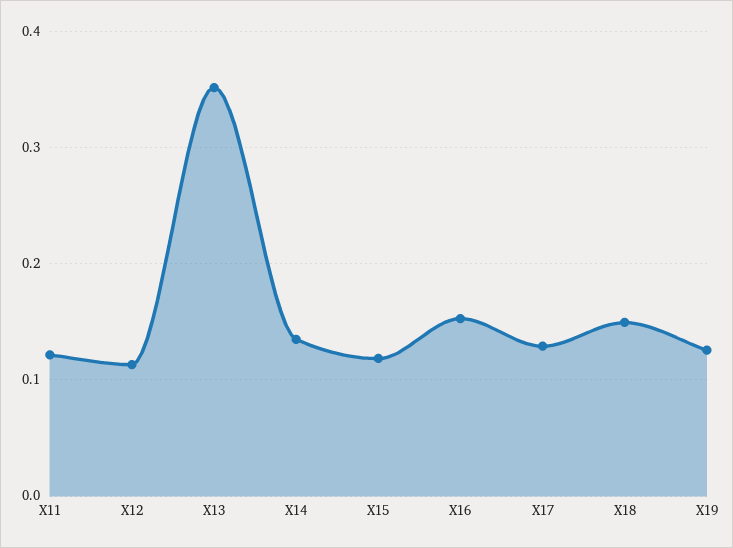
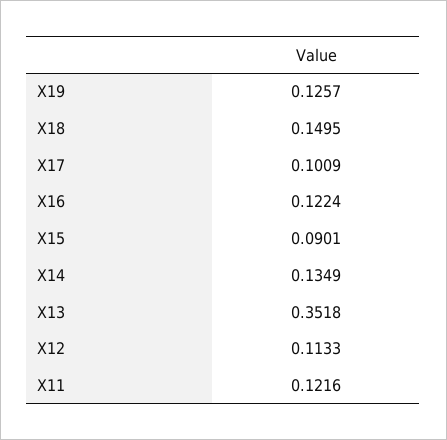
  {
    "X11": 0.1216,
    "X12": 0.1133,
    "X13": 0.3518,
    "X14": 0.1349,
-   "X15": 0.12,
+   "X15": 0.0901,
-   "X16": 0.15,
+   "X16": 0.1224,
-   "X17": 0.13,
+   "X17": 0.1009,
    "X18": 0.1495,
    "X19": 0.1257
  }

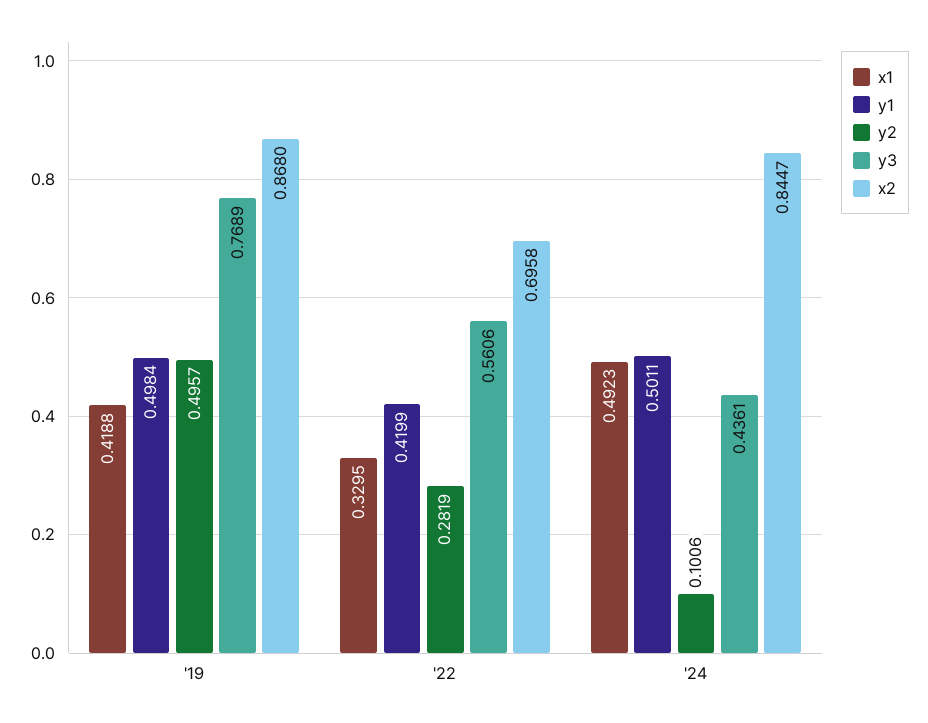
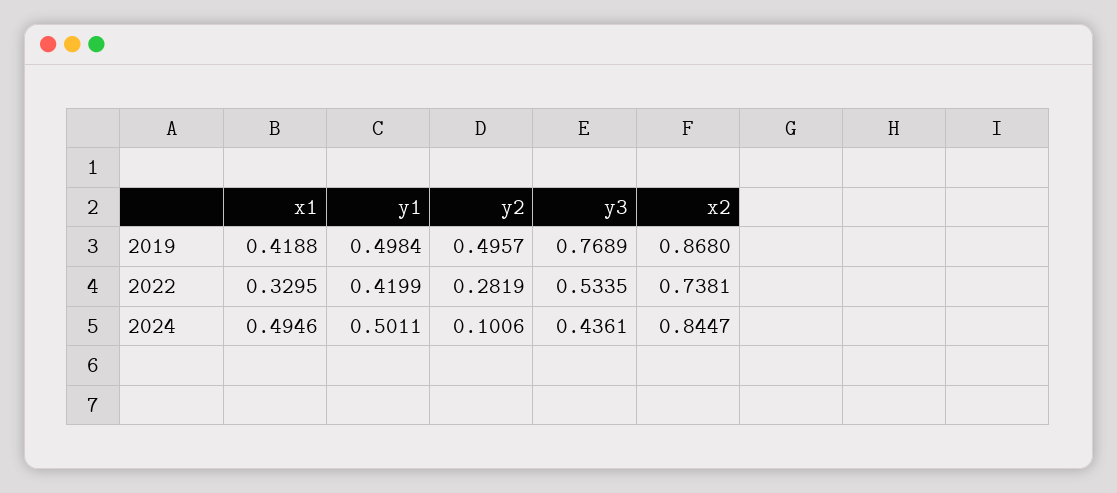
  {
    "x1": {
      "'19": 0.4188,
      "'22": 0.3295,
-     "'24": 0.4923
+     "'24": 0.4946
    },
    "y1": {
      "'19": 0.4984,
      "'22": 0.4199,
      "'24": 0.5011
    },
    "y2": {
      "'19": 0.4957,
      "'22": 0.2819,
      "'24": 0.1006
    },
    "y3": {
      "'19": 0.7689,
-     "'22": 0.5606,
+     "'22": 0.5335,
      "'24": 0.4361
    },
    "x2": {
      "'19": 0.868,
-     "'22": 0.6958,
+     "'22": 0.7381,
      "'24": 0.8447
    }
  }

» **Task to carry out**
Leave the pictures out and return each entry exactly.

» **Output of the task**
  {
    "X11": 0.1216,
    "X12": 0.1133,
    "X13": 0.3518,
    "X14": 0.1349,
-   "X15": 0.12,
+   "X15": 0.0901,
-   "X16": 0.15,
+   "X16": 0.1224,
-   "X17": 0.13,
+   "X17": 0.1009,
    "X18": 0.1495,
    "X19": 0.1257
  }

  {
    "x1": {
      "'19": 0.4188,
      "'22": 0.3295,
-     "'24": 0.4923
+     "'24": 0.4946
    },
    "y1": {
      "'19": 0.4984,
      "'22": 0.4199,
      "'24": 0.5011
    },
    "y2": {
      "'19": 0.4957,
      "'22": 0.2819,
      "'24": 0.1006
    },
    "y3": {
      "'19": 0.7689,
-     "'22": 0.5606,
+     "'22": 0.5335,
      "'24": 0.4361
    },
    "x2": {
      "'19": 0.868,
-     "'22": 0.6958,
+     "'22": 0.7381,
      "'24": 0.8447
    }
  }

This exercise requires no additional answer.